Certains écosystèmes sont plus durement touchés que d'autres: le nombre d'oiseaux forestiers a diminué de 18%, baisse qui atteint 28% pour les oiseaux urbains et même 57% pour les oiseaux des milieux agricoles.

Activité humaine

En parallèle, toujours dans le cadre de cette étude, de nombreux scientifiques européens ont collaboré afin de trouver quelles activités humaines étaient responsables de ce déclin.

Pour cela, ils ont utilisé un jeu de données inédit par son étendue: 37 années d'observations provenant de 20.000 sites de suivi écologique dans 28 pays européens, pour 170 espèces.

Selon ces travaux, c'est l'activité humaine, et plus particulièrement l'intensification de l'agriculture, qui est à pointer. Un argument qui vient expliquer la proéminence des oiseaux des milieux agricoles parmi les espèces les plus concernées par ces disparitions.
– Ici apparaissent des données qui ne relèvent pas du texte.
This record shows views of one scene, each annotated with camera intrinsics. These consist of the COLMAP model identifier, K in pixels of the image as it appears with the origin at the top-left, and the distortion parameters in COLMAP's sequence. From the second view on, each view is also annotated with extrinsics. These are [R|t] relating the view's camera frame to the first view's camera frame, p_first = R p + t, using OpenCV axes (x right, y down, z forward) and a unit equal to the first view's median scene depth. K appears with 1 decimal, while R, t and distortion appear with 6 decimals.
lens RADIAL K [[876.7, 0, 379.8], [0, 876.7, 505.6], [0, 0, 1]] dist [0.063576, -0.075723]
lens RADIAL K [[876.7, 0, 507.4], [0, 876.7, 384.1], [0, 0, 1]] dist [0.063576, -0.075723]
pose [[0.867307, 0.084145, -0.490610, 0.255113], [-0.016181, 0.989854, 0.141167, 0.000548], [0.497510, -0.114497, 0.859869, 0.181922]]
"Nous concluons que l'intensification de l'agriculture, en particulier l'usage des pesticides et des engrais, représente la pression principale pour la plupart des déclins de populations d'oiseaux, en particulier ceux qui se nourrissent d'invertébrés", écrivent les scientifiques dans leur article.

Gobemouche et moineau

Ces invertébrés représentent en effet "une part important du régime alimentaire pour de nombreux oiseaux durant au moins certaines étapes de leur développement", pointent les auteurs.

Ils sont ainsi cruciaux pour 143 espèces parmi les 170 étudiées pendant la période de reproduction. Une réduction de la nourriture disponible aura ainsi par exemple un effet négatif sur le succès de la reproduction en modifiant le comportement des parents et en affectant la survie des oisillons.

Le déclin est marqué chez des espèces comme le gobemouche gris (-63%) ou le célèbre moineau domestique (-64%).

Autres facteurs humains

Pour enrayer cet effondrement, il faudrait commencer par changer de modèle d'agriculture. Or "on continue à être dans une vision industrielle du monde agricole", associant recours massifs à la mécanisation et à la chimie, regrette Vincent Devictor.

"On n'est toujours pas sorti de ce paradigme de l'après deuxième guerre mondiale", souligne le chercheur, citant l'augmentation de méga fermes en France au détriment des petites surfaces.

Outre l'agriculture, d'autres facteurs liés à l'activité humaine ont aussi des effets sur les populations d'oiseaux, à commencer par le changement climatique. Logiquement celui-ci touche durement les espèces préférant le froid (40% de déclin), comme la mésange boréale, mais n'épargne pas non plus les espèces amatrices de chaleur (18% de déclin). Enfin la progression de l'urbanisation fait aussi des victimes parmi les martinets ou encore les hirondelles.

"On fait des territoires qui sont de plus en plus hostiles, y compris l'intérieur du milieu urbain", souligne Vincent Devictor, qui a travaillé avec deux collègues basés en France, le doctorant Stanislas Rigal et Vasilis Dakos du CNRS.

"Des espèces aimaient bien nicher dans des anfractuosités, être dans des endroits où il y a encore des insectes dans les milieux urbains. Avec les modes de bétonisation aujourd'hui, couplés à la disparition des insectes, cela devient hostile même pour eux", indique-t-il.